→ SOURCE TEXT

━━━━━━━━

[DAG] Replace DAGCombiner::ConstantFoldBITCASTofBUILD_VECTOR with SelectionDAG::FoldConstantBuildVector

llvm/include/llvm/CodeGen/SelectionDAG.h

@@ -2030,6 +2030,11 @@ class SelectionDAG {
   LLVM_ABI SDValue foldConstantFPMath(unsigned Opcode, const SDLoc &DL, EVT VT,
                                       ArrayRef<SDValue> Ops);
 
+  /// Fold BUILD_VECTOR of constants/undefs to the destination type
+  /// BUILD_VECTOR of constants/undefs elements.
+  LLVM_ABI SDValue FoldConstantBuildVector(BuildVectorSDNode *BV,
+                                           const SDLoc &DL, EVT DstEltVT);
+
   /// Constant fold a setcc to true or false.
   LLVM_ABI SDValue FoldSetCC(EVT VT, SDValue N1, SDValue N2, ISD::CondCode Cond,
                              const SDLoc &dl);

llvm/lib/CodeGen/SelectionDAG/DAGCombiner.cpp

@@ -638,7 +638,6 @@ namespace {
     SDValue mergeInsertEltWithShuffle(SDNode *N, unsigned InsIndex);
     SDValue combineInsertEltToShuffle(SDNode *N, unsigned InsIndex);
     SDValue combineInsertEltToLoad(SDNode *N, unsigned InsIndex);
-    SDValue ConstantFoldBITCASTofBUILD_VECTOR(SDNode *, EVT);
     SDValue BuildSDIV(SDNode *N);
     SDValue BuildSDIVPow2(SDNode *N);
     SDValue BuildUDIV(SDNode *N);
@@ -16424,8 +16423,8 @@ SDValue DAGCombiner::visitBITCAST(SDNode *N) {
         TLI.isTypeLegal(VT.getVectorElementType()))) &&
       N0.getOpcode() == ISD::BUILD_VECTOR && N0->hasOneUse() &&
       cast<BuildVectorSDNode>(N0)->isConstant())

━━━━━━━━

[Collected data]
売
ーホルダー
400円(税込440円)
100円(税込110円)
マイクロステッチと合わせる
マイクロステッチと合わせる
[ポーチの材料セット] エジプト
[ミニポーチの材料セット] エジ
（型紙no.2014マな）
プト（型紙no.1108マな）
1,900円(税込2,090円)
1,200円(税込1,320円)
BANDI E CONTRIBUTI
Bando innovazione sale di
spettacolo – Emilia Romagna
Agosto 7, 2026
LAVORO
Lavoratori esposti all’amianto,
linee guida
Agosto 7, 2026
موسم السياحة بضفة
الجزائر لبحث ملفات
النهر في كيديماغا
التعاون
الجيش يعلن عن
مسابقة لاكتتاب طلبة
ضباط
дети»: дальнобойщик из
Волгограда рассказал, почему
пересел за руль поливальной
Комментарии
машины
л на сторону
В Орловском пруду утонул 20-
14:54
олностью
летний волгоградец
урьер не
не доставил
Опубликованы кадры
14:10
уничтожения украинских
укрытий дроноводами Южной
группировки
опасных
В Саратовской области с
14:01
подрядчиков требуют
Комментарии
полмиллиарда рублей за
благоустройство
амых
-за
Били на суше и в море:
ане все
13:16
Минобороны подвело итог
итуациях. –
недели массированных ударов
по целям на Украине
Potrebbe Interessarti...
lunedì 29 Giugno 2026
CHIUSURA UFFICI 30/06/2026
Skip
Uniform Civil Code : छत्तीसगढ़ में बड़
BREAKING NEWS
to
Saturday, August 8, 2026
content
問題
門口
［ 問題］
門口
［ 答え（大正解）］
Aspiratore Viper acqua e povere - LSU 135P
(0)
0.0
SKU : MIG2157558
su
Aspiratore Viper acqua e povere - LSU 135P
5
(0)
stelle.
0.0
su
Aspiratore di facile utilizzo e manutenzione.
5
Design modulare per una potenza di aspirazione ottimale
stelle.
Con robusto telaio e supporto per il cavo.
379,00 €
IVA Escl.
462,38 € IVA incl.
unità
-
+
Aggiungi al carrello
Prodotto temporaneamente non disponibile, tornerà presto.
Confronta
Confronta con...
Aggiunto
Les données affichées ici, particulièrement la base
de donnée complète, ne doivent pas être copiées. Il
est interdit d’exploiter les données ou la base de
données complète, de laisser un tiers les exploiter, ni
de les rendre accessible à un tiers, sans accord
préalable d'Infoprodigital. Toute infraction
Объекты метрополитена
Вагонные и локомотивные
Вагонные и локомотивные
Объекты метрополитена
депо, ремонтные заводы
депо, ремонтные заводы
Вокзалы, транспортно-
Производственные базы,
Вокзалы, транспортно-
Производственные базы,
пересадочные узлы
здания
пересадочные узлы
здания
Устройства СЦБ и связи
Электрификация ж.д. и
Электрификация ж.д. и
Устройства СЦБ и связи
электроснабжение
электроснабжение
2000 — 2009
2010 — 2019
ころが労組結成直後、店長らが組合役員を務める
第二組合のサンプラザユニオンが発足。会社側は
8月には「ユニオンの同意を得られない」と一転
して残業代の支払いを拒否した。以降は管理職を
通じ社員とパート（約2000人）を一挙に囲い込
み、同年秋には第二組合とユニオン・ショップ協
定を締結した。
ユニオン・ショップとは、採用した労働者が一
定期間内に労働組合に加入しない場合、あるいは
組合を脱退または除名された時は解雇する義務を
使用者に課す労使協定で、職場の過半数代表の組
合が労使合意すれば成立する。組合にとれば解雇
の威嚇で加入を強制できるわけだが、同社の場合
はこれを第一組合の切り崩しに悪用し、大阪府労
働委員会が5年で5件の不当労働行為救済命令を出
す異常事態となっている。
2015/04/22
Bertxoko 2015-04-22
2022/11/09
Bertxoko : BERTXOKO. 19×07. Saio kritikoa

━━━━━━━━

→ EXERCISES
• a. Return the passage of the LLVM patch that begins at the words "[DAG] Replace DAGCombiner::ConstantFoldBITCASTofBUILD_VECTOR" and stops after the words "true or false.".
• b. According to the LLVM patch, in which header file is the declaration of FoldConstantBuildVector added?
• c. Write what comes next in the LLVM patch, continuing from where it stops.
The rows have no connection to the LLVM patch.

→ ACTIVITY ANSWERS
• a.
[DAG] Replace DAGCombiner::ConstantFoldBITCASTofBUILD_VECTOR with SelectionDAG::FoldConstantBuildVector

llvm/include/llvm/CodeGen/SelectionDAG.h

@@ -2030,6 +2030,11 @@ class SelectionDAG {
   LLVM_ABI SDValue foldConstantFPMath(unsigned Opcode, const SDLoc &DL, EVT VT,
                                       ArrayRef<SDValue> Ops);
 
+  /// Fold BUILD_VECTOR of constants/undefs to the destination type
+  /// BUILD_VECTOR of constants/undefs elements.
+  LLVM_ABI SDValue FoldConstantBuildVector(BuildVectorSDNode *BV,
+                                           const SDLoc &DL, EVT DstEltVT);
+
   /// Constant fold a setcc to true or false.

• b. llvm/include/llvm/CodeGen/SelectionDAG.h

• c.
-    return ConstantFoldBITCASTofBUILD_VECTOR(N0.getNode(),
-                                             VT.getVectorElementType());
+    return DAG.FoldConstantBuildVector(cast<BuildVectorSDNode>(N0), SDLoc(N),
+                                       VT.getVectorElementType());
 
   // If the input is a constant, let getNode fold it.
   if (isIntOrFPConstant(N0)) {
@@ -16818,83 +16817,6 @@ SDValue DAGCombiner::visitFREEZE(SDNode *N) {
   return DAG.getNode(N0.getOpcode(), DL, N0->getVTList(), Ops, SafeFlags);
 }
 
-/// We know that BV is a build_vector node with Constant, ConstantFP or Undef
-/// operands. DstEltVT indicates the destination element value type.
-SDValue DAGCombiner::
-ConstantFoldBITCASTofBUILD_VECTOR(SDNode *BV, EVT DstEltVT) {
-  EVT SrcEltVT = BV->getValueType(0).getVectorElementType();
-
-  // If this is already the right type, we're done.
-  if (SrcEltVT == DstEltVT) return SDValue(BV, 0);
-
-  unsigned SrcBitSize = SrcEltVT.getSizeInBits();
-  unsigned DstBitSize = DstEltVT.getSizeInBits();
-
-  // If this is a conversion of N elements of one type to N elements of another
-  // type, convert each element.  This handles FP<->INT cases.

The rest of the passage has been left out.